Case study  /  Forecasting

Forecasting energy
demand to 2.7%

I tested a dozen forecasting models on 3.5 million records of London electricity use, then combined the best into one that predicted daily demand to within roughly 2.7 percent, accurate enough for a grid operator to get supply ready before a peak.

Role
Analyst, team of three
Context
Graduate project, Notre Dame Mendoza
Data
3.5M+ records, 5,567 households
Stack
R, ARIMA, neural nets, ensembling
Why this matters, in plain terms

A power grid cannot store much electricity. It has to know how much people will use tomorrow and have it ready, or the lights go out. London has had real blackouts when demand spiked in the cold. The question was simple: can we predict daily electricity use accurately enough to prepare for the peak? If yes, an operator can switch on extra supply before the cold snap, not after it.

01The challenge

"Accurate enough" is the whole game. A forecast that is roughly right but ten percent off is useless when you are deciding how much backup power to hold in reserve. We needed the error down to low single digits.

02The data

We joined two public datasets: every day's London weather, and the electricity use of 5,567 households over more than two years, about 3.5 million readings in all. The very first step was not modeling. It was checking whether the past actually tells you anything about the future here. It did.

For the analysts

Tested both series for a random walk; neither was, so the history carried real signal. Switched from daily sums to daily averages once we saw the panel was a rolling, opt-in sample. Confirmed strong annual seasonality before model selection.

03What I tested

Instead of betting on one model, I ran a bake-off and then combined the winners. Think of it like asking a dozen forecasters the same question and then blending the most reliable answers into one.

For the analysts

Baselines (seasonal naive, trailing moving average), classical time series (seasonal ARIMA, ARIMAX, Holt-Winters), regression with trend and seasonality, and a neural network tuned by randomized grid search (125 lookback steps, seven hidden nodes). All scored on the same hold-out with RMSE, MAE, and MAPE.

04The result

No single method won. The combined model (the ensemble) beat every one of them, predicting daily demand to within about 2.7 percent on average.

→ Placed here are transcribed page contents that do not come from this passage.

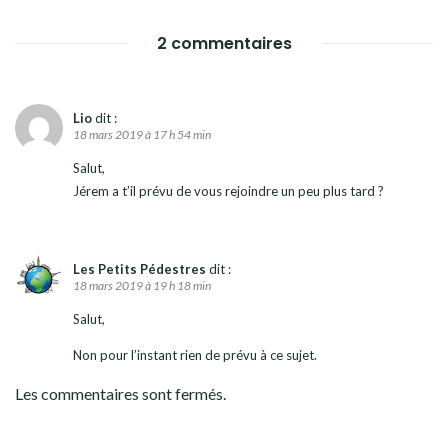
2 commentaires
Lio
dit :
18 mars 2019 à 17 h 54 min
Salut,
Jérem a t’il prévu de vous rejoindre un peu plus tard ?
Les Petits Pédestres
dit :
18 mars 2019 à 19 h 18 min
Salut,
Non pour l’instant rien de prévu à ce sujet.
Les commentaires sont fermés.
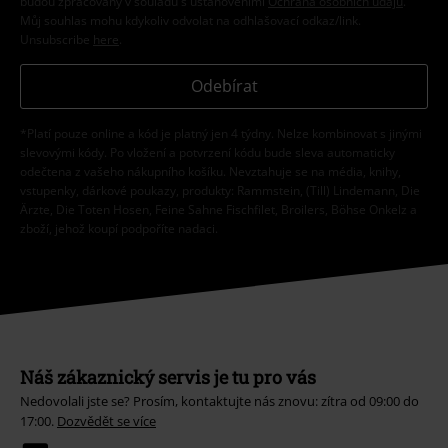
budou zpracovány v souladu s ustanoveními
Ochrana osobních údajů
.
Můj souhlas mohu kdykoliv odvolat na odhlašovací odkaz/link.
Unsubscribe
here
.
Odebírat
*Platí pouze online a kód je platný jen 4 týdny. Nelze kombinovat s jinými
slevovými kódy. Po vložení a potvrzení kódu bude sleva automaticky
odečtena z vašeho nákupního košíku. Nevztahuje se na média, knihy,
vstupenky, dárkové poukazy, produkty: Rammstein, (Till) Lindemann, Die
Ärzte, Die Toten Hosen, Feine Sahne Fischfilet, Broilers, Böhse Onkelz a
zboží, jehož koupí podpoříte nadaci.
Náš zákaznický servis je tu pro vás
Nedovolali jste se? Prosím, kontaktujte nás znovu: zítra od 09:00 do
17:00.
Dozvědět se více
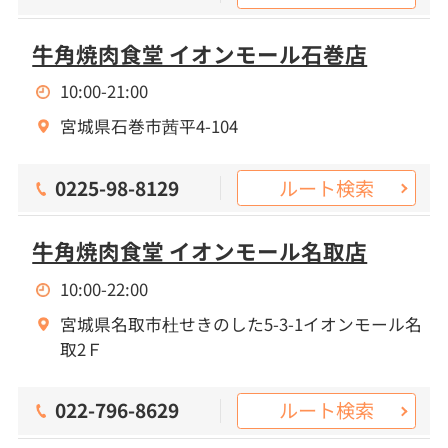
牛角焼肉食堂 イオンモール石巻店
10:00-21:00
宮城県石巻市茜平4-104
ルート検索
0225-98-8129
牛角焼肉食堂 イオンモール名取店
10:00-22:00
宮城県名取市杜せきのした5-3-1イオンモール名
取2Ｆ
ルート検索
022-796-8629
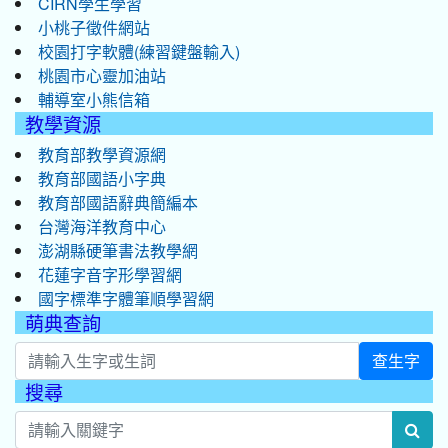
CIRN學生學習
小桃子徵件網站
校園打字軟體(練習鍵盤輸入)
桃園市心靈加油站
輔導室小熊信箱
教學資源
教育部教學資源網
教育部國語小字典
教育部國語辭典簡編本
台灣海洋教育中心
澎湖縣硬筆書法教學網
花蓮字音字形學習網
國字標準字體筆順學習網
萌典查詢
查生字
搜尋
:::
sea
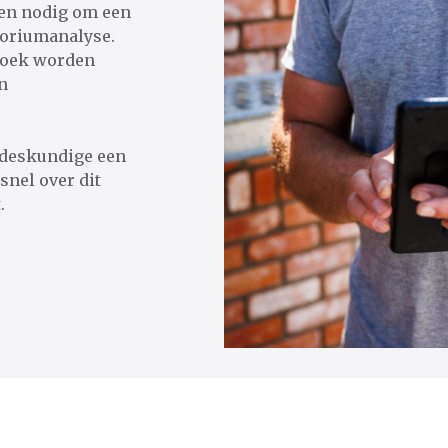
gen nodig om een
toriumanalyse.
zoek worden
n
bestdeskundige een
snel over dit
.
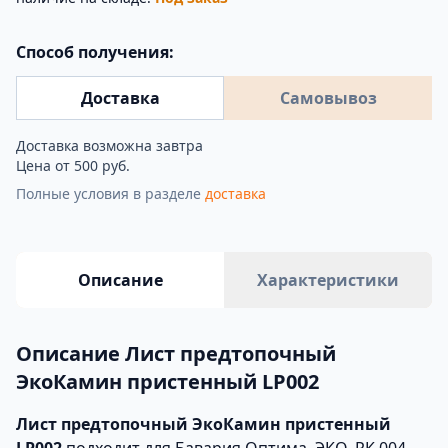
Способ получения:
Доставка
Самовывоз
Доставка возможна завтра
Цена от 500 руб.
Полные условия в разделе
доставка
Описание
Характеристики
Описание Лист предтопочный
ЭкоКамин пристенный LP002
Лист предтопочный ЭкоКамин пристенный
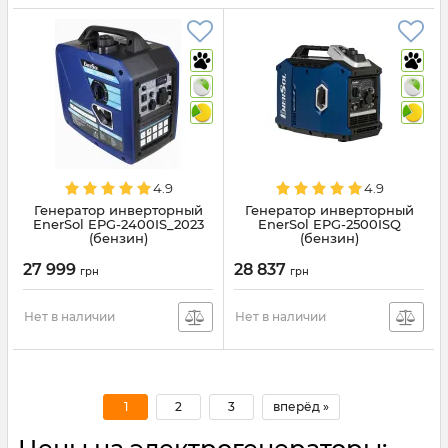
4.9
4.9
Генератор инверторный
Генератор инверторный
EnerSol EPG-2400IS_2023
EnerSol EPG-2500ISQ
(бензин)
(бензин)
27 999
28 837
грн
грн
Нет в наличии
Нет в наличии
1
2
3
вперёд »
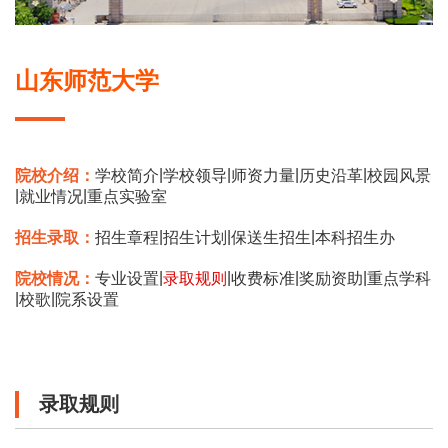
山东师范大学
|
|
|
|
院校介绍：
学校简介
学校领导
师资力量
历史沿革
校园风景
|
|
就业情况
重点实验室
|
|
|
招生录取：
招生章程
招生计划
保送生招生
本科招生办
|
|
|
|
院校情况：
专业设置
录取规则
收费标准
奖励资助
重点学科
|
|
校歌
院系设置
录取规则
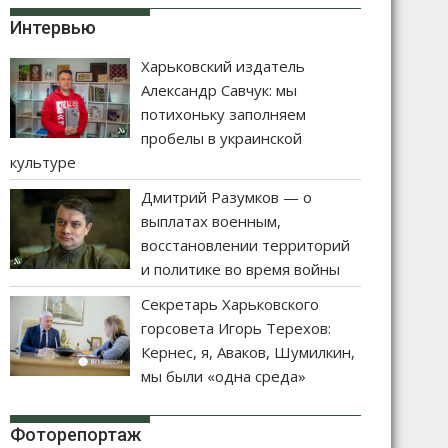
Интервью
Харьковский издатель
Александр Савчук: мы
потихоньку заполняем
пробелы в украинской
культуре
Дмитрий Разумков — о
выплатах военным,
восстановлении территорий
и политике во время войны
Секретарь Харьковского
горсовета Игорь Терехов:
Кернес, я, Аваков, Шумилкин,
мы были «одна среда»
Фоторепортаж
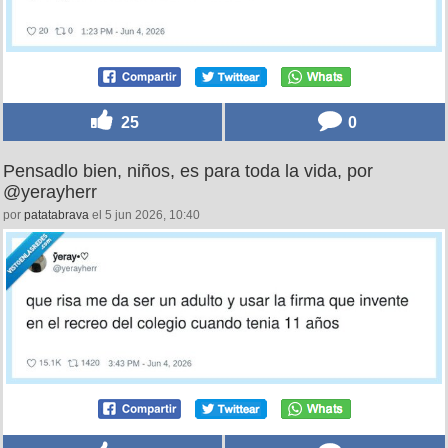
25
0
Pensadlo bien, niños, es para toda la vida, por
@yerayherr
por
patatabrava
el 5 jun 2026, 10:40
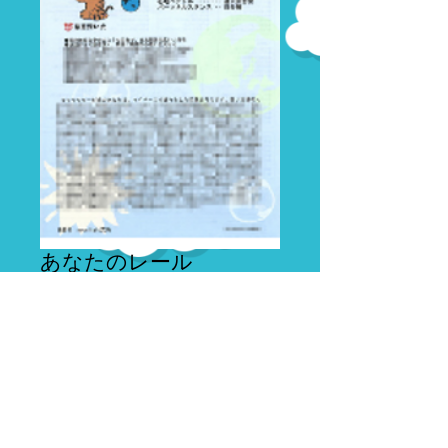
あなたのレール
価
¥1,000
格
カートに追加する
あなたの100歳まで宿るといわれる宿命がわ
かります。生きる指針にしてください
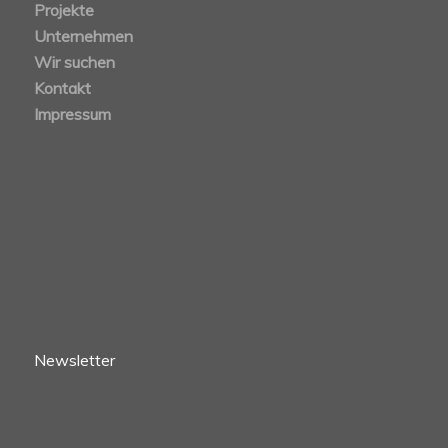
Projekte
Unternehmen
Wir suchen
Kontakt
Impressum
Newsletter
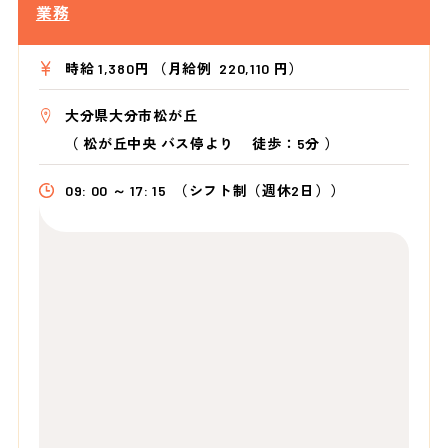
業務
時給 1,380円 （月給例 220,110 円）
大分県大分市松が丘
（
松が丘中央 バス停より
徒歩：5分
）
09: 00 ～ 17: 15
（シフト制（週休2日））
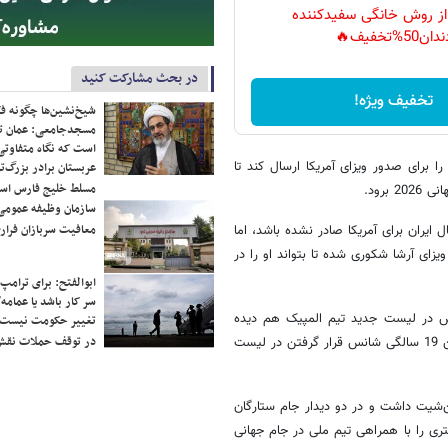
 از روش خانگی سفیدکننده
دان50%تخفیف🔥
در بحث مشارکت کنید
تخفیف ویژه!
شیخ‌نشین‌ها چگونه فک
مسجدجامعی: عمان تن
است که نگاه متفاوتی 
 برای صدور ویزای آمریکا ارسال کند تا
عربستان برادر بزرگ‌
مسلط خلیج فارس ا
برود.
سازمان وظیفه عمومی 
معافیت سربازان فراری
ایران برای آمریکا صادر نشده باشد، اما
ای آرشا شکوری شده تا بتواند او را در
ابوالفتح: برای ترامپ
سر کار باشد یا عمامه/
امش در لیست جدید تیم المپیک هم دیده
تغییر حکومت نیست/ 
در توقف حملات نقش
می‌شود و از سوی دیگر در جام جهانی زیر 17 سال بازی کرده، حالا شاید در سن 19 سالگی شانس قرار گرفتن در لیست
 پنج کلین‌شیت داشت و در دو دیدار جام ستارگان
ی را با همراهی تیم ملی در جام جهانی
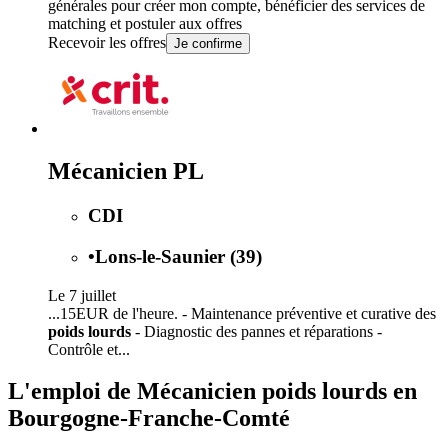
générales
pour créer mon compte, bénéficier des services de
matching et postuler aux offres
Recevoir les offres
Je confirme
Mécanicien PL
CDI
•
Lons-le-Saunier (39)
Le 7 juillet
...15EUR de l'heure. - Maintenance préventive et curative des
poids lourds
- Diagnostic des pannes et réparations -
Contrôle et...
L'emploi de Mécanicien poids lourds en
Bourgogne-Franche-Comté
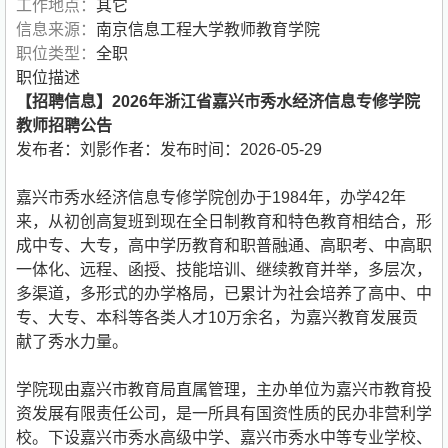
工作地点：
其它
信息来源：
南京信息工程大学教师教育学院
职位类型：
全职
职位描述
【招聘信息】2026年浙江省嘉兴市秀水经济信息专修学院
教师招聘公告
发布者：刘影作者：发布时间：2026-05-29
嘉兴市秀水经济信息专修学院创办于1984年，办学42年
来，从初创高复班到现在全日制教育和特色教育相结合，形
成中专、大专，高中学历教育和职普融通、高职考、中高职
一体化、远程、函授、技能培训、继续教育并举，多层次，
多渠道，多形式的办学格局，已累计为社会培养了高中、中
专、大专、本科等各类人才10万余名，为嘉兴教育发展贡
献了秀水力量。
学院现由嘉兴市教育局直属管理，主办单位为嘉兴市教育投
资发展有限责任公司，是一所具有国资性质的民办非营利学
校。下设嘉兴市秀水高级中学、嘉兴市秀水中等专业学校、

Every model tested, ranked by error

Average error (MAPE). Shorter bar is better. Green is the winner.
Ensemble 2.66, moving average 2.69, ARIMAX 6.03, Holt-Winters 7.96, seasonal ARIMA 8.31, seasonal naive 8.35, linear regression 9.00, neural network 10.89 percent error.

What this shows: the combined model made the smallest mistakes, roughly a quarter of the error of the standard seasonal models. In plain terms, it was the most trustworthy forecaster in the room.

The forecast against what actually happened

Daily demand through the year. The forecast line tracks reality closely.
The forecast line stays close to actual demand across the period, peaking each winter and dipping each summer.

Illustrative of the seasonal pattern the models captured. Exact daily values come from the study's R models.

What this shows: demand rises every winter and falls every summer, and the forecast (green) sits almost on top of what actually happened (gray). That closeness is the whole point.

The bottom line

A few percent off is the difference between a grid that holds and a grid that fails.

05Did the weather help?

With a strong forecast already in hand, I tested whether adding yesterday's weather, temperature, sunshine, and rain, could sharpen it further. Snow and cloud cover were dropped because they added little.

Weather-driven models, ranked by error

Average error (MAPE). Shorter is better.
Lagged ensemble 4.26, lagged linear regression 4.42, lagged GAM 4.87, lagged neural network 6.82 percent error.

What this shows: the same lesson held. Blending beats betting on one, the combined weather model came out ahead of every single weather model on its own.

06So what

Demand at this scale is predictable to within a few percent. That gives a grid operator a real, numbers-backed basis to hold the right amount of backup power before winter peaks instead of guessing, and it protects the people downstream from shortages. The deliverable was never the model. It was a decision a planner could make with confidence.

07The honest caveat

The data showed a gentle downward drift that almost certainly reflects the study's household sample shrinking over time, not a real fall in demand. I flagged it rather than letting it flatter the result. A production version would correct for that before trusting the trend. Saying so is part of the job.